Automated GRC & Cybersecurity Policy Auditing using Retrieval-Augmented Generation (RAG).
PolicyBot Auditor is a production-ready GenAI tool designed to streamline auditing for frameworks like ISO 27001, SOC2, and HIPAA. By moving beyond simple Q&A, it acts as a Forensic Auditor, verifying compliance claims against uploaded evidence with high-fidelity citations.
-
📄 Forensic RAG Pipeline: Unlike generic bots, this system is tethered strictly to the provided context, requiring exact citations and section references for every claim.
-
⚡ Real-Time Progress Tracking: Leverages WebSockets to provide live feedback on parsing, chunking, and vector indexing.
-
🧠 Stateless Microservice Architecture: Engineered with isolated worker processes (Uvicorn) that do not hold local state, allowing for seamless horizontal scaling.
-
🛡️ Multi-Tenant Isolation: Uses ChromaDB Collections to create "Secure Sandboxes" per client_id, ensuring zero data leakage between different audit sessions.
-
🔍 Structured Compliance Mapping: Generates programmatically verifiable JSON findings (Yes/No/Partial) with reasoning and exact quotes.
-
🔒 Privacy-First LLM: Optimized for air-gapped or private environments using Ollama (Phi-3, Llama3) on the host machine.
The system has evolved from a local script into a distributed Microservice Architecture:
API Layer: FastAPI running multiple stateless worker processes.
Database Layer: A central ChromaDB Server acting as the "Shared Brain" for all workers.
Orchestration: Docker Compose manages the networking between the API, the Vector DB, and the Host machine.
Security: Non-root container execution with explicit permission management for persistent volumes.
Backend: FastAPI (Python 3.11)
AI Orchestration: LangChain
Vector Database: ChromaDB (Client-Server Mode)
Embeddings: HuggingFace (all-MiniLM-L6-v2)
Inference: Ollama (External Host)
Deployment: Docker & Docker Compose
⚡ Quick Start (Dockerized)
Ollama installed on your host machine.
Model pulled: ollama pull phi3:instruct.
Docker & Docker Compose installed.
-
- Configure Ollama for Docker
Ensure Ollama can receive traffic from the Docker bridge:
Mac/Linux: launchctl setenv OLLAMA_HOST "0.0.0.0"

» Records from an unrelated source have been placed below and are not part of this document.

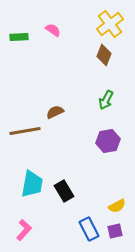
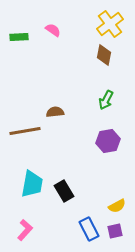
brown diamond: rotated 10 degrees counterclockwise
brown semicircle: rotated 18 degrees clockwise
pink L-shape: moved 1 px right
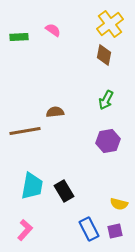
cyan trapezoid: moved 2 px down
yellow semicircle: moved 2 px right, 2 px up; rotated 42 degrees clockwise
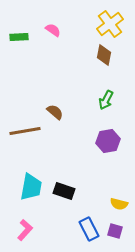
brown semicircle: rotated 48 degrees clockwise
cyan trapezoid: moved 1 px left, 1 px down
black rectangle: rotated 40 degrees counterclockwise
purple square: rotated 28 degrees clockwise
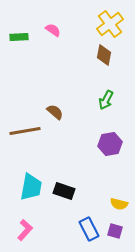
purple hexagon: moved 2 px right, 3 px down
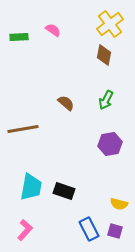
brown semicircle: moved 11 px right, 9 px up
brown line: moved 2 px left, 2 px up
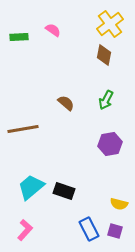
cyan trapezoid: rotated 140 degrees counterclockwise
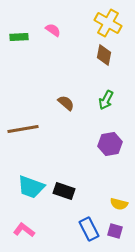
yellow cross: moved 2 px left, 1 px up; rotated 24 degrees counterclockwise
cyan trapezoid: rotated 120 degrees counterclockwise
pink L-shape: moved 1 px left; rotated 95 degrees counterclockwise
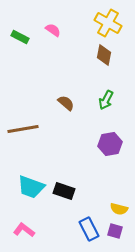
green rectangle: moved 1 px right; rotated 30 degrees clockwise
yellow semicircle: moved 5 px down
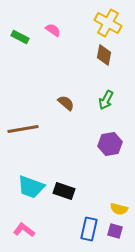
blue rectangle: rotated 40 degrees clockwise
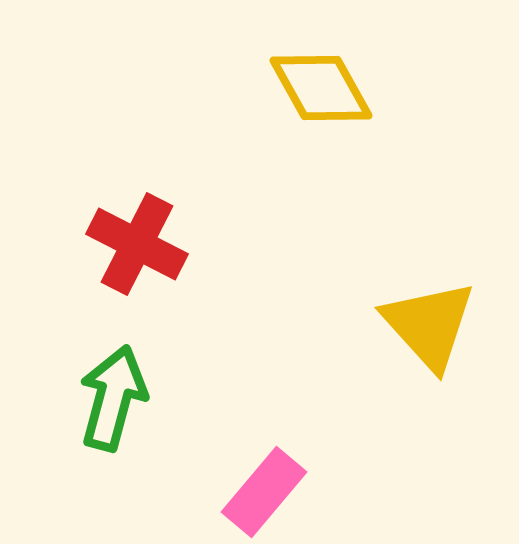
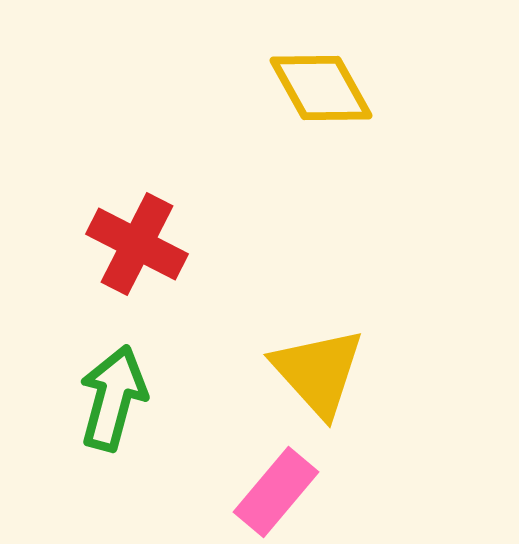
yellow triangle: moved 111 px left, 47 px down
pink rectangle: moved 12 px right
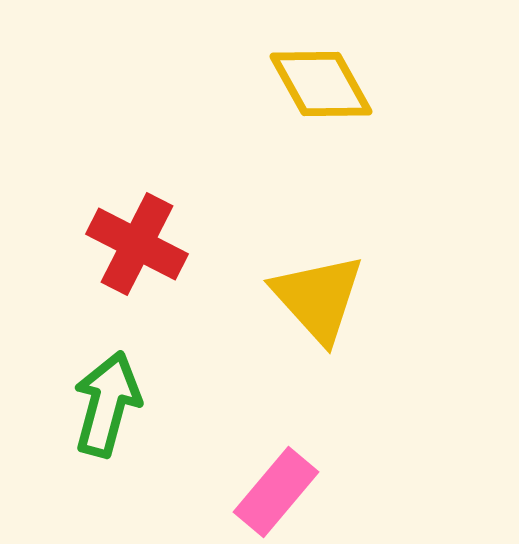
yellow diamond: moved 4 px up
yellow triangle: moved 74 px up
green arrow: moved 6 px left, 6 px down
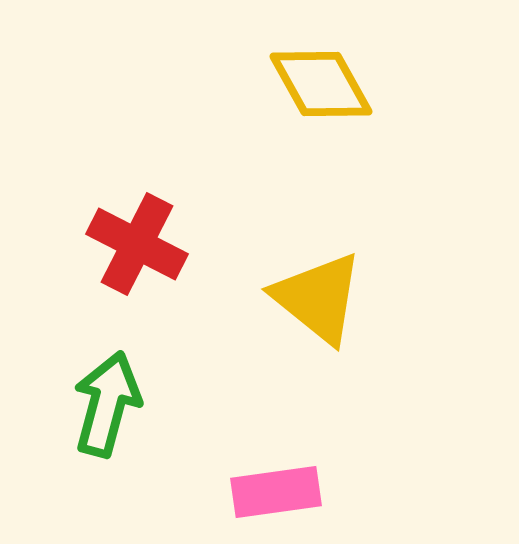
yellow triangle: rotated 9 degrees counterclockwise
pink rectangle: rotated 42 degrees clockwise
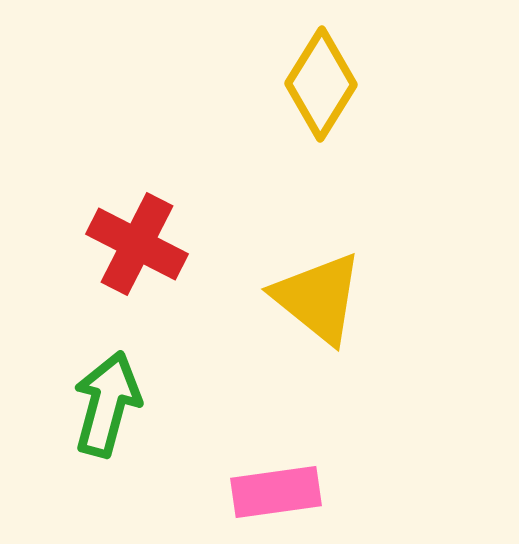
yellow diamond: rotated 61 degrees clockwise
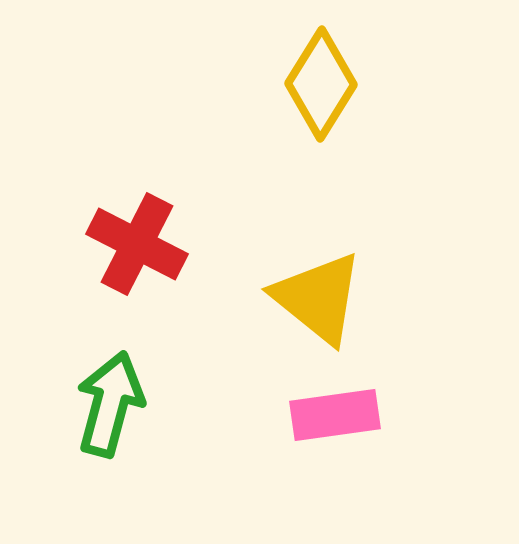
green arrow: moved 3 px right
pink rectangle: moved 59 px right, 77 px up
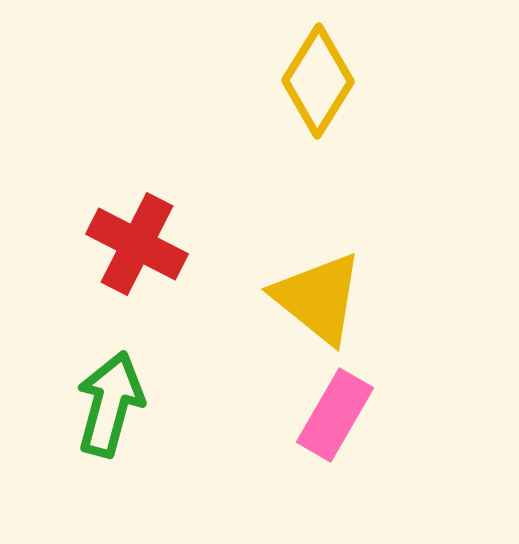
yellow diamond: moved 3 px left, 3 px up
pink rectangle: rotated 52 degrees counterclockwise
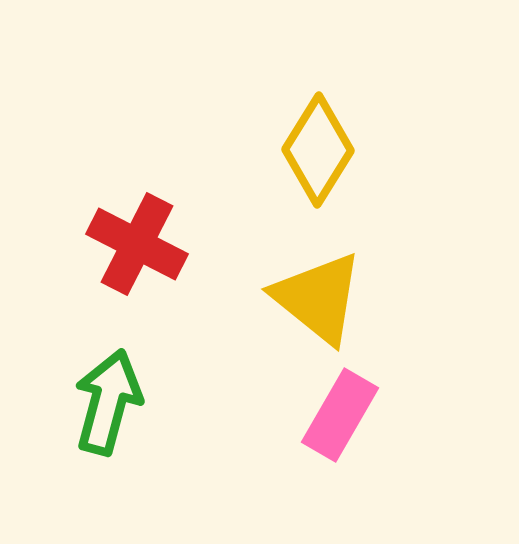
yellow diamond: moved 69 px down
green arrow: moved 2 px left, 2 px up
pink rectangle: moved 5 px right
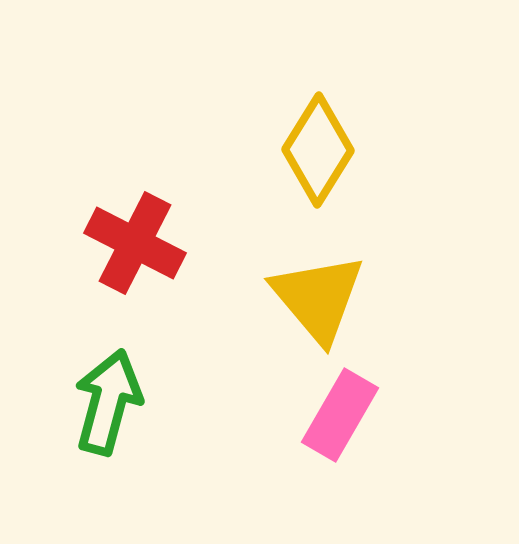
red cross: moved 2 px left, 1 px up
yellow triangle: rotated 11 degrees clockwise
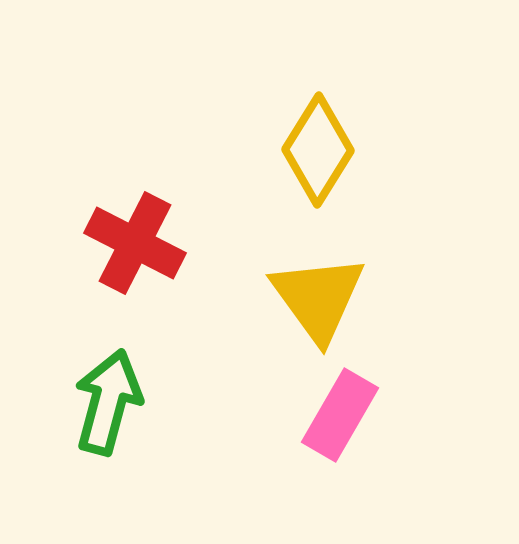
yellow triangle: rotated 4 degrees clockwise
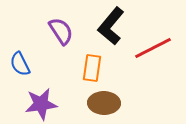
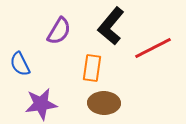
purple semicircle: moved 2 px left; rotated 64 degrees clockwise
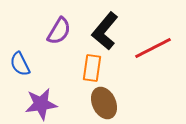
black L-shape: moved 6 px left, 5 px down
brown ellipse: rotated 64 degrees clockwise
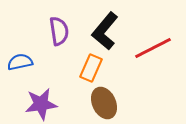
purple semicircle: rotated 40 degrees counterclockwise
blue semicircle: moved 2 px up; rotated 105 degrees clockwise
orange rectangle: moved 1 px left; rotated 16 degrees clockwise
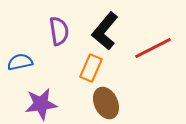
brown ellipse: moved 2 px right
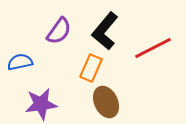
purple semicircle: rotated 44 degrees clockwise
brown ellipse: moved 1 px up
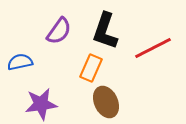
black L-shape: rotated 21 degrees counterclockwise
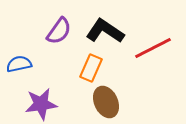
black L-shape: rotated 105 degrees clockwise
blue semicircle: moved 1 px left, 2 px down
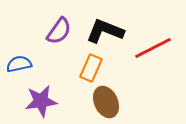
black L-shape: rotated 12 degrees counterclockwise
purple star: moved 3 px up
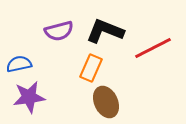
purple semicircle: rotated 40 degrees clockwise
purple star: moved 12 px left, 4 px up
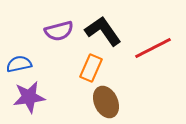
black L-shape: moved 2 px left; rotated 33 degrees clockwise
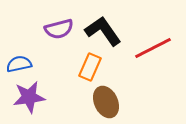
purple semicircle: moved 2 px up
orange rectangle: moved 1 px left, 1 px up
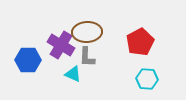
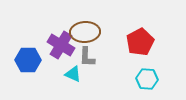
brown ellipse: moved 2 px left
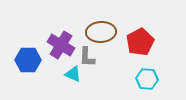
brown ellipse: moved 16 px right
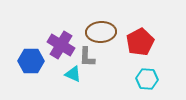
blue hexagon: moved 3 px right, 1 px down
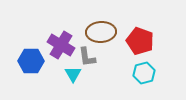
red pentagon: moved 1 px up; rotated 24 degrees counterclockwise
gray L-shape: rotated 10 degrees counterclockwise
cyan triangle: rotated 36 degrees clockwise
cyan hexagon: moved 3 px left, 6 px up; rotated 20 degrees counterclockwise
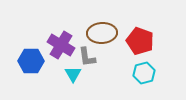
brown ellipse: moved 1 px right, 1 px down
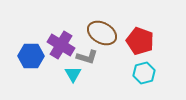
brown ellipse: rotated 32 degrees clockwise
gray L-shape: rotated 65 degrees counterclockwise
blue hexagon: moved 5 px up
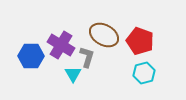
brown ellipse: moved 2 px right, 2 px down
gray L-shape: rotated 90 degrees counterclockwise
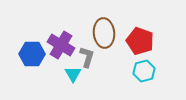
brown ellipse: moved 2 px up; rotated 56 degrees clockwise
blue hexagon: moved 1 px right, 2 px up
cyan hexagon: moved 2 px up
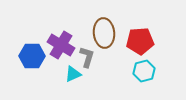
red pentagon: rotated 24 degrees counterclockwise
blue hexagon: moved 2 px down
cyan triangle: rotated 36 degrees clockwise
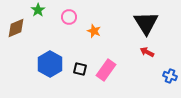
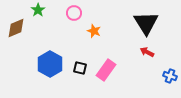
pink circle: moved 5 px right, 4 px up
black square: moved 1 px up
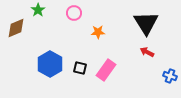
orange star: moved 4 px right, 1 px down; rotated 24 degrees counterclockwise
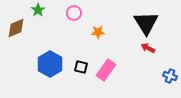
red arrow: moved 1 px right, 4 px up
black square: moved 1 px right, 1 px up
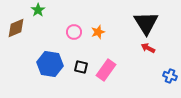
pink circle: moved 19 px down
orange star: rotated 16 degrees counterclockwise
blue hexagon: rotated 20 degrees counterclockwise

Windows: Set environment variable OLLAMA_HOST to 0.0.0.0.
-
- Launch the System
docker-compose up --build -d
ChromaDB: http://localhost:8001
Swagger Docs: http://localhost:8000/docs
-
- WebSocket (Progress)
Endpoint: ws://localhost:8000/ws/progress/{client_id}
Connect here first to monitor the ingestion heartbeat.
-
- Ingest Documents
Endpoint: POST /upload-evidences/{client_id}
Payload: multipart/form-data
Action: Triggers the pipeline to parse and index documents into the central ChromaDB.
-
- Forensic Query
Endpoint: POST /ask-question/{client_id}
Input: {"question": "Is encryption enforced for mobile devices?"}
Response: Structured JSON with answer, reasoning, and evidence (quote).
-
- Cleanup & Wipe
Endpoint: DELETE /cleanup_client/{client_id}
Action: Drops the Chroma collection and wipes the persistent volume storage for that ID.
├── docker-compose.yml # Multi-service orchestration ├── backend/ │ ├── main.py # FastAPI entry point (Stateless Routes) │ ├── misc/ │ │ ├── rag_pipeline.py # Core ChromaDB & LangChain logic │ │ ├── schemas.py # Pydantic V2 data models │ │ └── utils.py # WebSocket & Connection helpers │ ├── requirements.txt # Pinned production dependencies │ └── Dockerfile # Multi-stage secure build └── chroma_data/ # Persistent Vector Storage (Volume)
Distributed under the MIT License. Developed for automated Cybersecurity Policy Auditing.